G7 announces decision on China.
Foreign media reports that on June 17, leaders of the Group of Seven (G7) issued a statement saying they plan to significantly reduce their reliance on China's critical mineral supplies through cooperation with partner countries, aiming to lower dependence to below 60% by 2030 (within five years), and striving to reach 50% as soon as possible thereafter. This statement has also received support from partner country Australia.
The G7's collective effort to reduce dependence on China fully reveals the narrow-minded mentality and double standards of established Western industrial powers, whose decline has left them unable to accept losing their dominant position. For a long time, Western nations have held technological and supply chain hegemony, monopolizing global critical resources, frequently resorting to sanctions and tariff barriers to recklessly suppress emerging economies and arbitrarily restrict other countries' development, without regard for global industrial chain stability.

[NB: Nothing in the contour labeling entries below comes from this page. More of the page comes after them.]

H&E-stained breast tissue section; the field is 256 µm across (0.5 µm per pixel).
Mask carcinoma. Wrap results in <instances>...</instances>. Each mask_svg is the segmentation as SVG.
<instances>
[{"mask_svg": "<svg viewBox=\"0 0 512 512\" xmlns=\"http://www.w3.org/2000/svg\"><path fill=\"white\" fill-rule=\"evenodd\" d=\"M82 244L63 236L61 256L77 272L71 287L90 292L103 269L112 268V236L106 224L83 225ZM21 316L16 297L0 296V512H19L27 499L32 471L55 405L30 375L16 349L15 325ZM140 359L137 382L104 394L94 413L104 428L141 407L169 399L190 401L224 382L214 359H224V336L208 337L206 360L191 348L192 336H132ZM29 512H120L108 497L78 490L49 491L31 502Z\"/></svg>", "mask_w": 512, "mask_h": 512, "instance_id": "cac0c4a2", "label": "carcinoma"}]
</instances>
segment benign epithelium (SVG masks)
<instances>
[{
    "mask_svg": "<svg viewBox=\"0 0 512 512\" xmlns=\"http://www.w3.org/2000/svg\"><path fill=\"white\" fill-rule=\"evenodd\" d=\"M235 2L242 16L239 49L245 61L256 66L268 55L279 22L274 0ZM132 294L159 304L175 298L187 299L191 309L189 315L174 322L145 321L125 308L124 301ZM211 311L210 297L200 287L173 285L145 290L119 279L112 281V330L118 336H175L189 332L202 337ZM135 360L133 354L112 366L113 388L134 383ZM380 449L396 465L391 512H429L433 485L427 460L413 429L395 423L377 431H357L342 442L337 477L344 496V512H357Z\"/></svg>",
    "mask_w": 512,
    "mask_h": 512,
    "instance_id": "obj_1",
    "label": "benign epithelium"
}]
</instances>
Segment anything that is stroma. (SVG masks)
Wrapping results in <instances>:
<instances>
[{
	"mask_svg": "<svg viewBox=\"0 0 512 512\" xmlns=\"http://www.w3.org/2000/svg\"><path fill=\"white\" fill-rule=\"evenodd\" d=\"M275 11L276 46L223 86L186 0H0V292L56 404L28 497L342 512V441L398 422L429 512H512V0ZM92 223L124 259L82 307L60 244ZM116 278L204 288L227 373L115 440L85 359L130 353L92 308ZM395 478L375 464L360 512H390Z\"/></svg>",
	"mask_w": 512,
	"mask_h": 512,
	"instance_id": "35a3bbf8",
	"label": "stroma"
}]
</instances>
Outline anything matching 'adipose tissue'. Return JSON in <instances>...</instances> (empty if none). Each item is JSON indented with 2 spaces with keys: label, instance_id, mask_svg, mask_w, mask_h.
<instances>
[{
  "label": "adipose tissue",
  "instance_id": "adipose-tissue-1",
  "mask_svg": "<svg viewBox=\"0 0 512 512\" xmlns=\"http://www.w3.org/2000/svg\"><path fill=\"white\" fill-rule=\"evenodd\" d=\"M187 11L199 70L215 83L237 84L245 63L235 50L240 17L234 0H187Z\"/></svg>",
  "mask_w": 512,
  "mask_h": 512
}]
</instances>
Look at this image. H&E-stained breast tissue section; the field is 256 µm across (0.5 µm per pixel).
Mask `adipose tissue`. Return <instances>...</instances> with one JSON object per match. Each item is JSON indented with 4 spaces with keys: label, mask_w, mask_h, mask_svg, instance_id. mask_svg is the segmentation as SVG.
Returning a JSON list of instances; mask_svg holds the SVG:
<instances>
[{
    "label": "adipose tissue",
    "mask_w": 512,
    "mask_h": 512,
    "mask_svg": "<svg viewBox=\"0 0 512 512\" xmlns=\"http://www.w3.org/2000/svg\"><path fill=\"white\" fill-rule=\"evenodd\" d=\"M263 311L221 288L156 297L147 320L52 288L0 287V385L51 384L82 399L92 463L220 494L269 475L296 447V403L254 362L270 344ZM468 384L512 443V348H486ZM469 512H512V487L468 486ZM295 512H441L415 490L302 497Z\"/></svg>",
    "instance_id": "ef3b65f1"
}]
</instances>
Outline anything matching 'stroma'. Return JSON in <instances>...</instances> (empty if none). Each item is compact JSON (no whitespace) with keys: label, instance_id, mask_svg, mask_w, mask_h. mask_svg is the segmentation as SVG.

Now, with its complete industrial chain and refined technology, China firmly controls the processing authority over critical minerals, breaking the long-standing Western monopoly—prompting panic among Western countries.
Faced with the continuous erosion of their industrial advantages and lacking the ability to compete head-on, Western nations now cloak their move toward decoupling in the guise of "supply chain risk reduction." At its core, this reflects the decline of past hegemony, an inability to accept the rise of emerging nations, and a resort to political intervention to forcibly rewrite market laws. Artificial de-coupling that defies objective market trends not only goes against the global trend of industrial division of labor but also fails to undermine China's central position in the field of critical minerals—ultimately backfiring on their own industrial development.